Similarly, Dr. Ramanthan notes in a new paper:

A neglected fast-action strategy presented in the paper is reducing black carbon soot, an aerosol produced largely from the incomplete combustion of diesel fuels and biofuels, and from biomass burning. It is now considered to be the second or third largest contributor to climate change.

“If we reduce black carbon emissions worldwide by 50% by fully deploying all available emissions-control technologies, we could delay the warming effects of CO2 by one to two decades and at the same time greatly improve the health of those living in heavily polluted regions,” said Dr. Ramanathan.

The New York Times also notes the cost-effectiveness of reducing soot:

Decreasing black carbon emissions would be a relatively cheap way to significantly rein in global warming — especially in the short term, climate experts say …

For these reasons, any international treaty or domestic law which does not focus on significantly reducing soot is not worth the paper it’s written on.
++++
* WORK ITEM A: In the passage on black carbon soot, what ranking as a contributor to climate change is black carbon soot now considered to hold?
* WORK ITEM B: In the passage on black carbon soot, give the part from "Decreasing black carbon" up to and including "it’s written on." again, substituting "global agreement" for "international treaty".
* WORK ITEM C: Pick up the passage on black carbon soot after its last sentence and continue it.
++++
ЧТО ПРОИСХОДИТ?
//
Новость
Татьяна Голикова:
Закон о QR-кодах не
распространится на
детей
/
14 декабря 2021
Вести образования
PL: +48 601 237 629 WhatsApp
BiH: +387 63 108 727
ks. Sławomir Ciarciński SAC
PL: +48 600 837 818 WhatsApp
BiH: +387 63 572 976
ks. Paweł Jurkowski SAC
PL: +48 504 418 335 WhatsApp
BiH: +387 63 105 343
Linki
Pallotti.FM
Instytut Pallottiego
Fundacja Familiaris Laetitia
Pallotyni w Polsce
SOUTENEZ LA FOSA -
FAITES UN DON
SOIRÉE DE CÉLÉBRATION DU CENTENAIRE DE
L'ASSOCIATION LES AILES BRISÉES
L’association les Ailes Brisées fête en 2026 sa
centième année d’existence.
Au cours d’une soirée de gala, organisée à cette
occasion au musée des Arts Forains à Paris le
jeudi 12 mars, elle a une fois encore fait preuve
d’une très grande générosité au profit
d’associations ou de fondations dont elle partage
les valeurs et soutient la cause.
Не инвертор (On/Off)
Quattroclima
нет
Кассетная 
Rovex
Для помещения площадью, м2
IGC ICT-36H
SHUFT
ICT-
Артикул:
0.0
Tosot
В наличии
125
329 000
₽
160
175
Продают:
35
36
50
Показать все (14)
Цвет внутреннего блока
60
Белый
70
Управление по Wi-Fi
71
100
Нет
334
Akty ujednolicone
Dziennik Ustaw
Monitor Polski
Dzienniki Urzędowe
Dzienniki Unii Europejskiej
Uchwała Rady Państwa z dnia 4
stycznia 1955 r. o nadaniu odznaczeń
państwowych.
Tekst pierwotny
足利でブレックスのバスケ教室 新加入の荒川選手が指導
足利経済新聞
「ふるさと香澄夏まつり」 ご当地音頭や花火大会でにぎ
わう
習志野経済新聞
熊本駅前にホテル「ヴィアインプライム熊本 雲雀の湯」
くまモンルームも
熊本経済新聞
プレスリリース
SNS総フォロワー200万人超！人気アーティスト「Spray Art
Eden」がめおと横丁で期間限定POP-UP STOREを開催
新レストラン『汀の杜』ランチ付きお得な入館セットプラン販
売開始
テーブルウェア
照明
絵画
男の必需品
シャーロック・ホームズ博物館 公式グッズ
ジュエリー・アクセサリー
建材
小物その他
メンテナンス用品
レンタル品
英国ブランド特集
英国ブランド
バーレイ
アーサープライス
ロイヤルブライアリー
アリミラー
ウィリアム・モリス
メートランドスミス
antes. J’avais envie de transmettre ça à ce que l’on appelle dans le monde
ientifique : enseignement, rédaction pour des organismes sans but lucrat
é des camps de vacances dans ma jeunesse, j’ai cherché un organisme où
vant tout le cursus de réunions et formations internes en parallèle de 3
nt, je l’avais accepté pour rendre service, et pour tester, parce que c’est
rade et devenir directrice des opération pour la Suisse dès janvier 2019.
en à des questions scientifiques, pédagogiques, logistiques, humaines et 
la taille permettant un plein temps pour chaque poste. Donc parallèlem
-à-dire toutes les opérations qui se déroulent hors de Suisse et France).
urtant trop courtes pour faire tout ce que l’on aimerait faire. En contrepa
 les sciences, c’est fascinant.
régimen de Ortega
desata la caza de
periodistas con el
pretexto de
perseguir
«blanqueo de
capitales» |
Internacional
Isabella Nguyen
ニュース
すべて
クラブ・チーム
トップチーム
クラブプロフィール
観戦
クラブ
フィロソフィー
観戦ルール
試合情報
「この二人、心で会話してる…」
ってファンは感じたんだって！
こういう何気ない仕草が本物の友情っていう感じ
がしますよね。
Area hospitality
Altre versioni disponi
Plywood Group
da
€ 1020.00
++++
* EXPECTED ANSWER A: It is considered the second or third largest contributor to climate change.

* EXPECTED ANSWER B:
Decreasing black carbon emissions would be a relatively cheap way to significantly rein in global warming — especially in the short term, climate experts say …

For these reasons, any global agreement or domestic law which does not focus on significantly reducing soot is not worth the paper it’s written on.

* EXPECTED ANSWER C:
Note 1: As I have previously noted, Dr. Hansen, the economists who invented cap and trade, and the head of California’s cap and trade offsets program for the EPA are all opposed to cap and trade. I have also noted that the person who invented credit default swap derivatives is one of the key people pushing cap and trade.

Therefore, any treaty which pushes cap and trade at the exclusion of soot reduction is doubly worthless.

Note 2: As one example of an inexpensive soot reduction measure, solar cookers or plans for building them could be given to millions of people in the developing world, thus slashing soot from the burning of wood and dung.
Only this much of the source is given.